Lezione 5: il fattore umano
E così arriviamo alla fine, che in realtà è l’inizio. Ok le vulnerabilità, le cybergang e tutto il resto: ma come è partito tutto? Da una email con un link malevolo. Non si tratta di un vero e proprio allegato, ma di un link ben confezionato che portava al velocissimo download di un piccolo file contenente una macro, cioè una minuscola porzione di codice che, di fatto, ha dato il via all’attività malevola: download dei pezzi del malware vero e proprio, collegamento al server dei criminali informatici, apertura di una backdoor, cioè un pertugio nel sistema informatico della vittima che ha consentito di accedere alla rete e tutto il resto.
Quinta lezione: il fattore umano è sempre parte integrante di un attacco ben strutturato. Non vanno sopravvalutati (lezione tre), ma al tempo stesso occorre formare e preparare gli utenti alle più basilari norme di buona sicurezza informatica. Con uno sforzo in più, rispetto al passato, e non a caso parlo di utenti: queste norme vanno imparate da tutti, indistintamente, così come si impara ad attraversare la strada e a non tenere troppo esposto il portafogli in metropolitana.

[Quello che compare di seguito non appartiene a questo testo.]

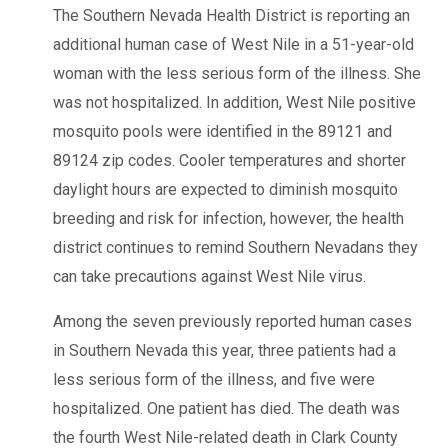
The Southern Nevada Health District is reporting an
additional human case of West Nile in a 51-year-old
woman with the less serious form of the illness. She
was not hospitalized. In addition, West Nile positive
mosquito pools were identified in the 89121 and
89124 zip codes. Cooler temperatures and shorter
daylight hours are expected to diminish mosquito
breeding and risk for infection, however, the health
district continues to remind Southern Nevadans they
can take precautions against West Nile virus.
Among the seven previously reported human cases
in Southern Nevada this year, three patients had a
less serious form of the illness, and five were
hospitalized. One patient has died. The death was
the fourth West Nile-related death in Clark County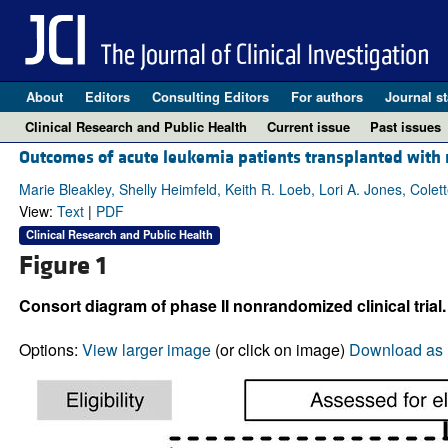
About
Editors
Consulting Editors
For authors
Journal st
Clinical Research and Public Health
Current issue
Past issues
Outcomes of acute leukemia patients transplanted with n
Marie Bleakley, Shelly Heimfeld, Keith R. Loeb, Lori A. Jones, Col
View:
Text
|
PDF
Clinical Research and Public Health
Figure 1
Consort diagram of phase II nonrandomized clinical trial.
Options:
View larger image
(or click on image)
Download as 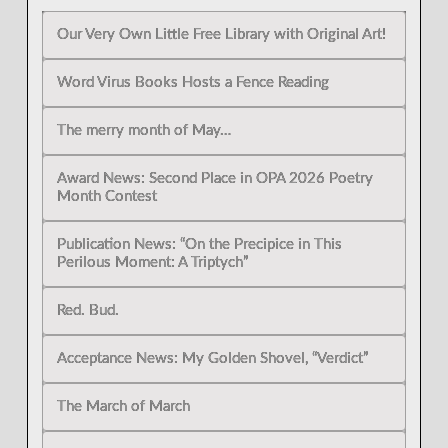
Our Very Own Little Free Library with Original Art!
Word Virus Books Hosts a Fence Reading
The merry month of May…
Award News: Second Place in OPA 2026 Poetry
Month Contest
Publication News: “On the Precipice in This
Perilous Moment: A Triptych”
Red. Bud.
Acceptance News: My Golden Shovel, “Verdict”
The March of March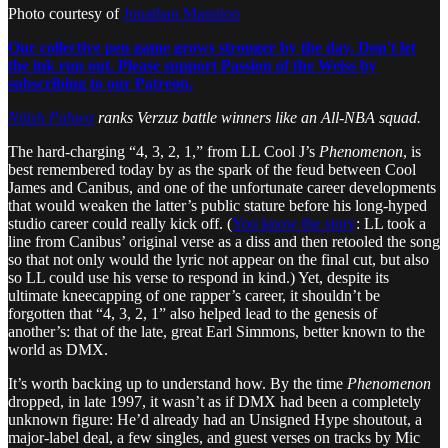
Photo courtesy of
Jonathan Mannion
Our collective pen game grows stronger by the day. Don't let
the ink run out. Please support Passion of the Weiss by
subscribing to our Patreon.
Nitish Pahwa
ranks Verzuz battle winners like an All-NBA squad.
The hard-charging “4, 3, 2, 1,” from LL Cool J’s
Phenomenon
, is
best remembered today by as the spark of the feud between Cool
James and Canibus, and one of the unfortunate career developments
that would weaken the latter’s public stature before his long-hyped
studio career could really kick off. (
You know the story
: LL took a
line from Canibus’ original verse as a diss and then retooled the song
so that not only would the lyric not appear on the final cut, but also
so LL could use his verse to respond in kind.) Yet, despite its
ultimate kneecapping of one rapper’s career, it shouldn’t be
forgotten that “4, 3, 2, 1” also helped lead to the genesis of
another’s: that of the late, great Earl Simmons, better known to the
world as DMX.
It’s worth backing up to understand how. By the time
Phenomenon
dropped, in late 1997, it wasn’t as if DMX had been a completely
unknown figure: He’d already had an Unsigned Hype shoutout, a
major-label deal, a few singles, and guest verses on tracks by Mic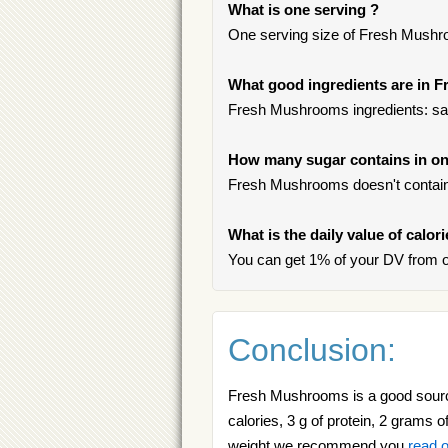
What is one serving ?
One serving size of Fresh Mushro
What good ingredients are in
Fresh Mushrooms ingredients: sat
How many sugar contains in o
Fresh Mushrooms doesn't contain
What is the daily value of calo
You can get 1% of your DV from 
Conclusion:
Fresh Mushrooms is a good source
calories, 3 g of protein, 2 grams o
weight we recommend you
read o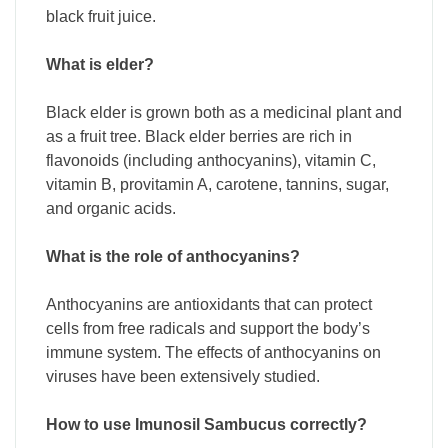
black fruit juice.
What is elder?
Black elder is grown both as a medicinal plant and
as a fruit tree. Black elder berries are rich in
flavonoids (including anthocyanins), vitamin C,
vitamin B, provitamin A, carotene, tannins, sugar,
and organic acids.
What is the role of anthocyanins?
Anthocyanins are antioxidants that can protect
cells from free radicals and support the body’s
immune system. The effects of anthocyanins on
viruses have been extensively studied.
How to use Imunosil Sambucus correctly?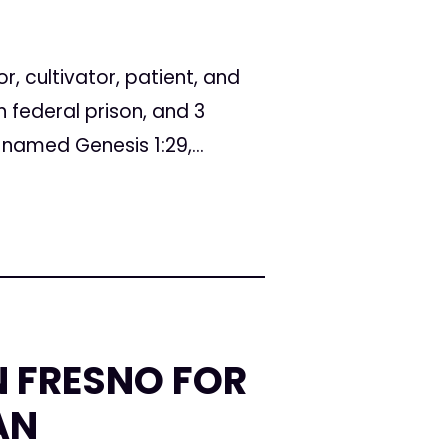
, cultivator, patient, and
federal prison, and 3
named Genesis 1:29,...
N FRESNO FOR
AN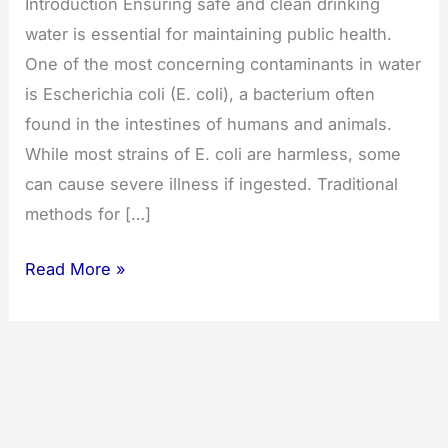
Introduction Ensuring safe and clean drinking
water is essential for maintaining public health.
One of the most concerning contaminants in water
is Escherichia coli (E. coli), a bacterium often
found in the intestines of humans and animals.
While most strains of E. coli are harmless, some
can cause severe illness if ingested. Traditional
methods for […]
Addressing
Read More »
E.
coli
in
Drinking
Water
with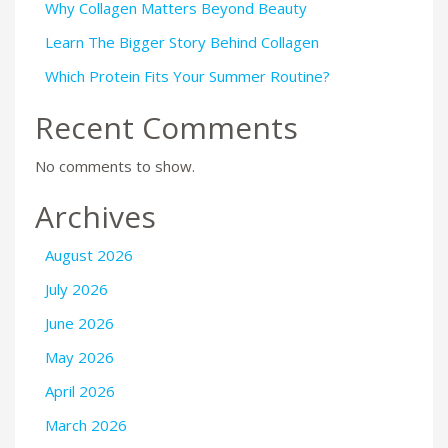
Why Collagen Matters Beyond Beauty
Learn The Bigger Story Behind Collagen
Which Protein Fits Your Summer Routine?
Recent Comments
No comments to show.
Archives
August 2026
July 2026
June 2026
May 2026
April 2026
March 2026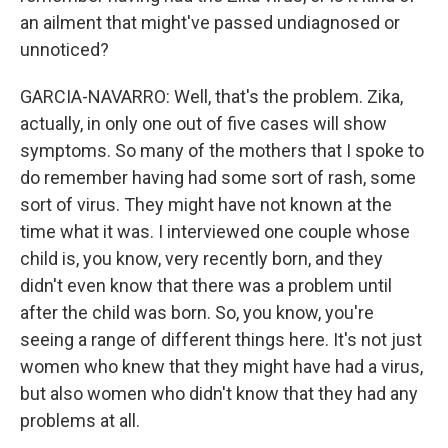
an ailment that might've passed undiagnosed or
unnoticed?
GARCIA-NAVARRO: Well, that's the problem. Zika,
actually, in only one out of five cases will show
symptoms. So many of the mothers that I spoke to
do remember having had some sort of rash, some
sort of virus. They might have not known at the
time what it was. I interviewed one couple whose
child is, you know, very recently born, and they
didn't even know that there was a problem until
after the child was born. So, you know, you're
seeing a range of different things here. It's not just
women who knew that they might have had a virus,
but also women who didn't know that they had any
problems at all.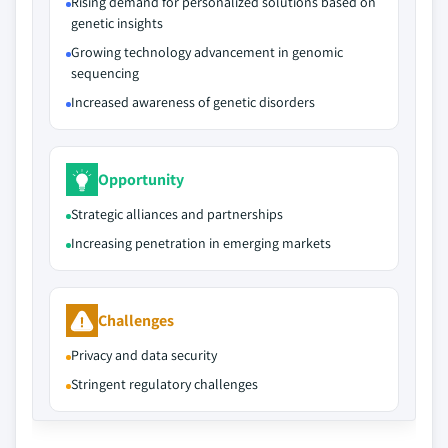
Rising demand for personalized solutions based on
genetic insights
Growing technology advancement in genomic
sequencing
Increased awareness of genetic disorders
Opportunity
Strategic alliances and partnerships
Increasing penetration in emerging markets
Challenges
Privacy and data security
Stringent regulatory challenges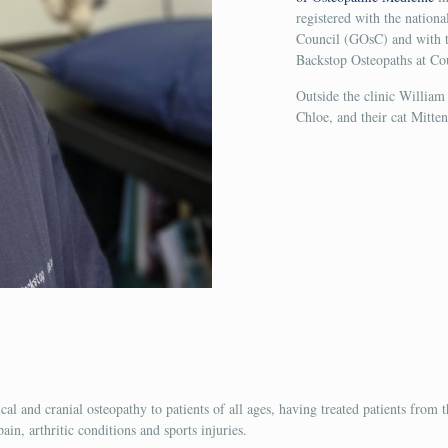
registered with the nation
Council (GOsC) and with th
Backstop Osteopaths at Co
Outside the clinic William
Chloe, and their cat Mitten
ical and cranial osteopathy to patients of all ages, having treated patients from
in, arthritic conditions and sports injuries.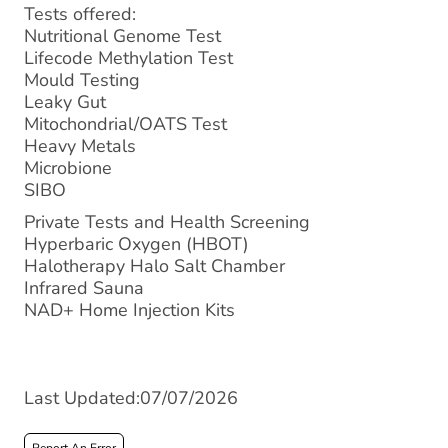
Tests offered:
Nutritional Genome Test
Lifecode Methylation Test
Mould Testing
Leaky Gut
Mitochondrial/OATS Test
Heavy Metals
Microbione
SIBO
Private Tests and Health Screening
Hyperbaric Oxygen (HBOT)
Halotherapy Halo Salt Chamber
Infrared Sauna
NAD+ Home Injection Kits
Last Updated:07/07/2026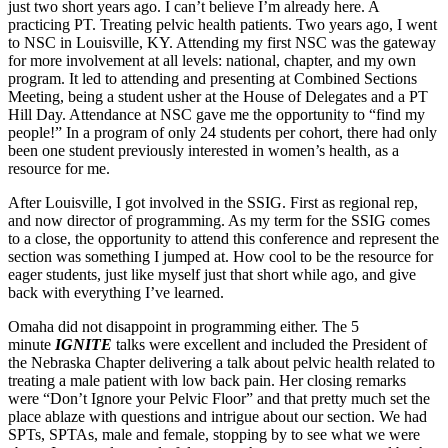
just two short years ago. I can’t believe I’m already here. A
practicing PT. Treating pelvic health patients. Two years ago, I went
to NSC in Louisville, KY. Attending my first NSC was the gateway
for more involvement at all levels: national, chapter, and my own
program. It led to attending and presenting at Combined Sections
Meeting, being a student usher at the House of Delegates and a PT
Hill Day. Attendance at NSC gave me the opportunity to “find my
people!” In a program of only 24 students per cohort, there had only
been one student previously interested in women’s health, as a
resource for me.
After Louisville, I got involved in the SSIG. First as regional rep,
and now director of programming. As my term for the SSIG comes
to a close, the opportunity to attend this conference and represent the
section was something I jumped at. How cool to be the resource for
eager students, just like myself just that short while ago, and give
back with everything I’ve learned.
Omaha did not disappoint in programming either. The 5
minute
IGNITE
talks were excellent and included the President of
the Nebraska Chapter delivering a talk about pelvic health related to
treating a male patient with low back pain. Her closing remarks
were “Don’t Ignore your Pelvic Floor” and that pretty much set the
place ablaze with questions and intrigue about our section. We had
SPTs, SPTAs, male and female, stopping by to see what we were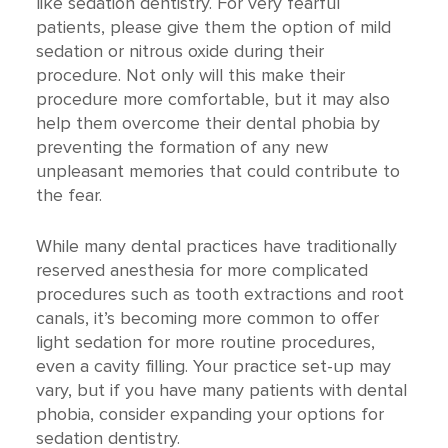
like sedation dentistry. For very fearful
patients, please give them the option of mild
sedation or nitrous oxide during their
procedure. Not only will this make their
procedure more comfortable, but it may also
help them overcome their dental phobia by
preventing the formation of any new
unpleasant memories that could contribute to
the fear.
While many dental practices have traditionally
reserved anesthesia for more complicated
procedures such as tooth extractions and root
canals, it’s becoming more common to offer
light sedation for more routine procedures,
even a cavity filling. Your practice set-up may
vary, but if you have many patients with dental
phobia, consider expanding your options for
sedation dentistry.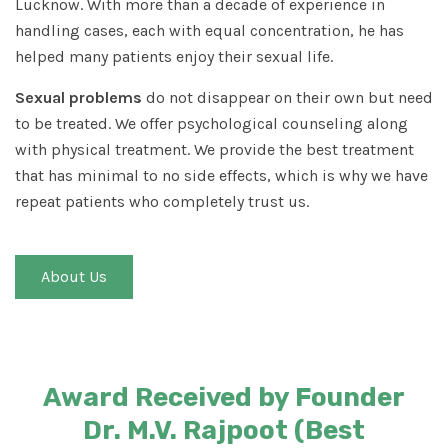
Lucknow. With more than a decade of experience in
handling cases, each with equal concentration, he has
helped many patients enjoy their sexual life.
Sexual problems
do not disappear on their own but need
to be treated. We offer psychological counseling along
with physical treatment. We provide the best treatment
that has minimal to no side effects, which is why we have
repeat patients who completely trust us.
About Us
Award Received by Founder
Dr. M.V. Rajpoot (Best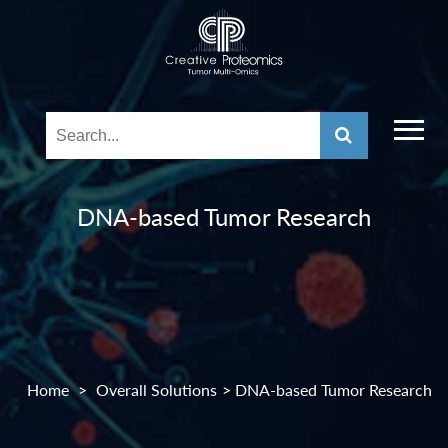
DNA-based Tumor Research
Home
>
Overall Solutions
> DNA-based Tumor Research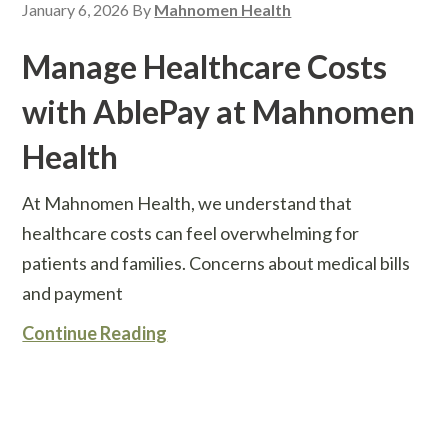
January 6, 2026
By
Mahnomen Health
Manage Healthcare Costs
with AblePay at Mahnomen
Health
At Mahnomen Health, we understand that
healthcare costs can feel overwhelming for
patients and families. Concerns about medical bills
and payment
Continue Reading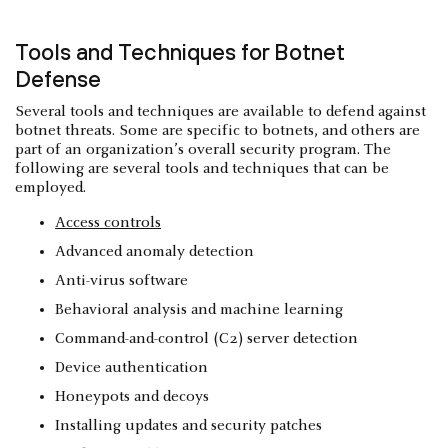
Tools and Techniques for Botnet
Defense
Several tools and techniques are available to defend against
botnet threats. Some are specific to botnets, and others are
part of an organization’s overall security program. The
following are several tools and techniques that can be
employed.
Access controls
Advanced anomaly detection
Anti-virus software
Behavioral analysis and machine learning
Command-and-control (C2) server detection
Device authentication
Honeypots and decoys
Installing updates and security patches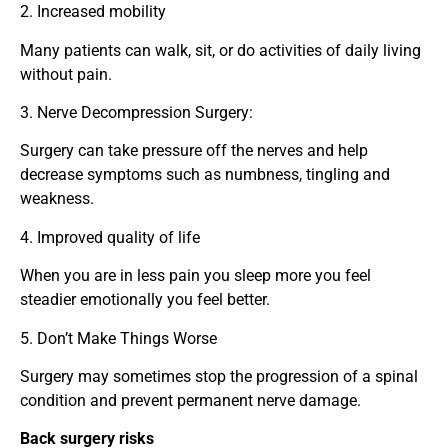
2. Increased mobility
Many patients can walk, sit, or do activities of daily living
without pain.
3. Nerve Decompression Surgery:
Surgery can take pressure off the nerves and help
decrease symptoms such as numbness, tingling and
weakness.
4. Improved quality of life
When you are in less pain you sleep more you feel
steadier emotionally you feel better.
5. Don’t Make Things Worse
Surgery may sometimes stop the progression of a spinal
condition and prevent permanent nerve damage.
Back surgery risks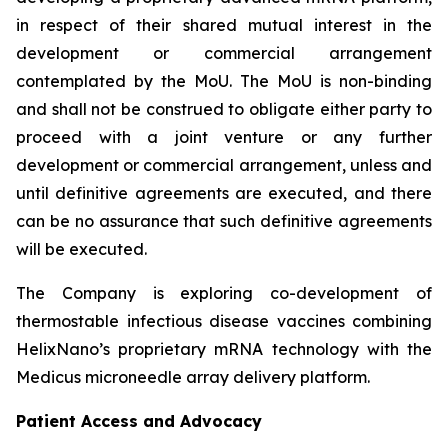
in respect of their shared mutual interest in the
development or commercial arrangement
contemplated by the MoU. The MoU is non-binding
and shall not be construed to obligate either party to
proceed with a joint venture or any further
development or commercial arrangement, unless and
until definitive agreements are executed, and there
can be no assurance that such definitive agreements
will be executed.
The Company is exploring co-development of
thermostable infectious disease vaccines combining
HelixNano’s proprietary mRNA technology with the
Medicus microneedle array delivery platform.
Patient Access and Advocacy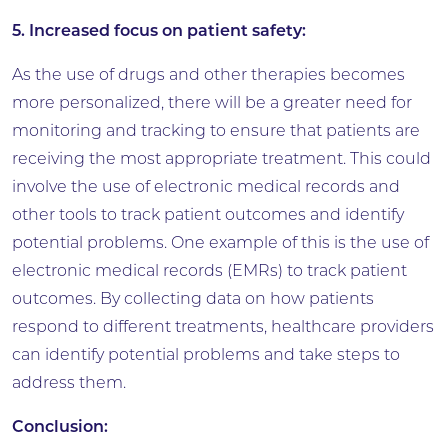
5. Increased focus on patient safety:
As the use of drugs and other therapies becomes
more personalized, there will be a greater need for
monitoring and tracking to ensure that patients are
receiving the most appropriate treatment. This could
involve the use of electronic medical records and
other tools to track patient outcomes and identify
potential problems. One example of this is the use of
electronic medical records (EMRs) to track patient
outcomes. By collecting data on how patients
respond to different treatments, healthcare providers
can identify potential problems and take steps to
address them.
Conclusion: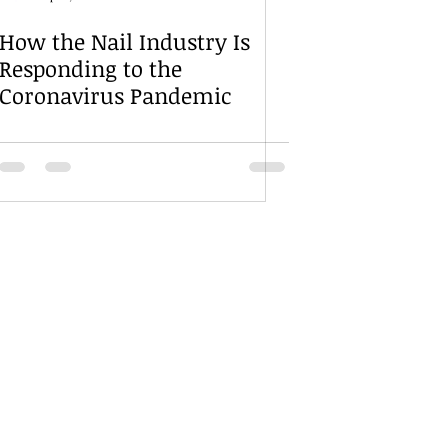
How the Nail Industry Is
Responding to the
Coronavirus Pandemic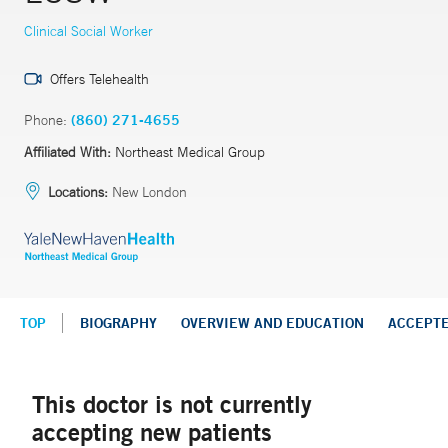
Clinical Social Worker
Offers Telehealth
Phone:
(860) 271-4655
Affiliated With:
Northeast Medical Group
Locations:
New London
TOP
BIOGRAPHY
OVERVIEW AND EDUCATION
ACCEPT
This doctor is not currently
accepting new patients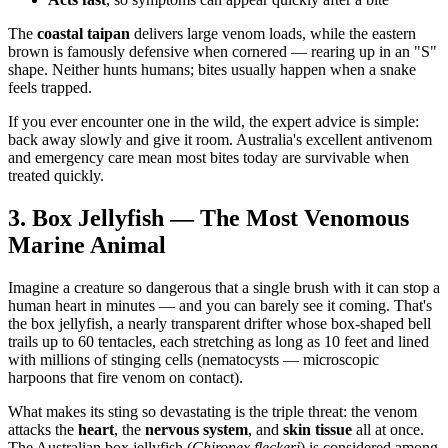
The
coastal taipan
delivers large venom loads, while the eastern
brown is famously defensive when cornered — rearing up in an "S"
shape. Neither hunts humans; bites usually happen when a snake
feels trapped.
If you ever encounter one in the wild, the expert advice is simple:
back away slowly and give it room. Australia's excellent antivenom
and emergency care mean most bites today are survivable when
treated quickly.
3. Box Jellyfish — The Most Venomous
Marine Animal
Imagine a creature so dangerous that a single brush with it can stop a
human heart in minutes — and you can barely see it coming. That's
the box jellyfish, a nearly transparent drifter whose box-shaped bell
trails up to 60 tentacles, each stretching as long as 10 feet and lined
with millions of stinging cells (nematocysts — microscopic
harpoons that fire venom on contact).
What makes its sting so devastating is the triple threat: the venom
attacks the
heart
, the
nervous system
, and
skin tissue
all at once.
The Australian box jellyfish (
Chironex fleckeri
) is considered among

Perché oggi non c’è più differenza tra la criminalità fisica, che tutti ben conosciamo, e il cybercrime. È criminalità, punto e basta, e nel momento in cui capiremo di far parte tutti del bacino dei bersagli, esattamente come chiunque può diventare potenziale vittima di furto in metro, quella sarà la conquista che manca ancora al mondo della cybersecurity.